The White House has began firing back at its accusers in the public relations war concerning the the reasons given for the invasion of Iraq.
The controversy surrounds the infamous Niger document, known to be a crude forgery. Dispite that it was a crude forgery, Mr. Bush made an accusation that Saddam Hussein was attempting to obtain material for constructing nuclear weapons in his State of the Union message that was supported by information in the Niger document. The question becomes: Did Mr. Bush know the document was a forgery?
Last night, CBS news reported that parties in the CIA made known their misgivings about the Niger document to parties in the White House. However, this morning, Dr. Rice stated that no one passed these concerns on to Mr. Bush.
Perhaps that's not as implausible as it sounds.
For some time, many on the Left has been using a working hypotesis about the invasion of Iraq. This morning's accusations and denials by Dr. Rice present no reason to abandon it.
The hypothesis is elaborate, and may be stated as follows:
- The was colonial.
- The purpose of the war was:
- to take control of Iraq natural resources and place them in the hands of multinational corporations based in the US which paid the bills for Mr. Bush's political career;
- To assure that the business of reconstructing the infrastruture of a post-Saddam Iraq would go to multinational corporations based in the US which paid the bills for Mr. Bush's political career;
- To impose the neoliberal econonic paradigm on Iraq in order to open markets for multinational corporations based in the US which paid the bills for Mr.
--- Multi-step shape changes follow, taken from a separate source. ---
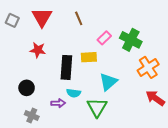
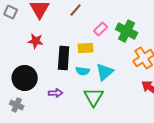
brown line: (79, 18) -> (76, 10), turned 64
black circle: (27, 88) -> (25, 78), size x1.6
cyan semicircle: (74, 93) -> (83, 71), moved
gray cross: (32, 115) -> (17, 105), moved

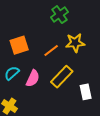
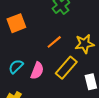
yellow star: (75, 43) -> (84, 44), moved
orange square: (19, 45) -> (16, 23), moved

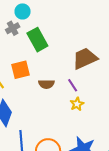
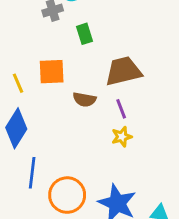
green rectangle: (37, 40) -> (85, 34), size x0.6
brown trapezoid: (85, 58) -> (123, 71), moved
Bush's political career and with which native Iraqi businesses cannot compete.
- The war had nothing to with fighting terrorism, disarming a rogue state of weapons of mass destruction, enforcing UN resolutions or liberating anyone from a brutal dictator.
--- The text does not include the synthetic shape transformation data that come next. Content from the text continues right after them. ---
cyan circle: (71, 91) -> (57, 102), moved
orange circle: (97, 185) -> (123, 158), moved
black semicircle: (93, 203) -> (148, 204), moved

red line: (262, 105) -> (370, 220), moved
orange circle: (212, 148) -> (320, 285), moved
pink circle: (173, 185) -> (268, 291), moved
- Everyone in the Bush junta knew very well they could not sell the war to the American people or to the world for the real reasons.
- In order to sell the war, they alternately claimed the war to be about fighting terrorism, disarming a rogue state of weapons of mass destruction, enforcing UN resolutions and liberating the Iraqi people from a brutal dictator;
- Since those weren't the real reasons for the war, but merely pretexts for public relations purposes, the veracity of facts used to support them were not as important as the impact they had on the public.
As this pertains to the Niger document, the hypothesis would continue that nobody was concerned about it being a forgery because nobody was really concerned whether Saddam was trying to obtain material for nuclear weapons. Mr. Bush may have known that the Niger document was a forgery. Even if he did, the information was seen as something on which to sell the war, not as anything that was an actual concern. Consequently, it would be used for public relations.
The fight against terrorism, the actual existence of Saddam's unconventional weapons, the sanctity of the UN charter and Secuity Council resolutions and Saddam's brutal tyranny are all red herrings. They were used as pretexts and nothing else. The members of the junta, including Mr. Bush, didn't care whether these reasons were true or not as long as people could be made to believe they were. As long as they didn't care about the veracity of the claims, why should they have been concerned about the authenticity of material used to support those claims?
Perhaps no one bothered to tell Mr. Bush that the document was a forgery. No one cared that it was a forgery, and every one knew Bush didn't care, either.